Assignment:
Transcribe exactly the line that contains "middle dip: (153, 121)" and every line after it through the end of the records, with nothing else.

Record extracts:
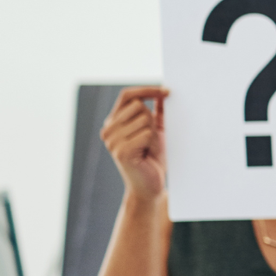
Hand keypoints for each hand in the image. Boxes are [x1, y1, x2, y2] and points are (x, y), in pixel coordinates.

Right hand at [100, 87, 169, 202]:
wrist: (149, 185)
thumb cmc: (153, 156)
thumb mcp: (156, 129)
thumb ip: (157, 111)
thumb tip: (164, 91)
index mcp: (114, 121)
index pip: (127, 95)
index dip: (147, 90)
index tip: (168, 91)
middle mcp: (108, 129)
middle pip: (139, 106)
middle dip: (153, 121)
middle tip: (151, 140)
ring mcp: (112, 140)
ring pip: (145, 119)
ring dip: (154, 134)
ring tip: (147, 148)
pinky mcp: (120, 151)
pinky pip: (146, 134)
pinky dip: (153, 142)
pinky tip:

Result:
middle dip: (153, 121)
middle tip: (151, 140)
ring mcp: (112, 140)
ring pip: (145, 119)
ring dip: (154, 134)
ring tip: (147, 148)
pinky mcp: (120, 151)
pinky pip: (146, 134)
pinky dip: (153, 142)
pinky tip:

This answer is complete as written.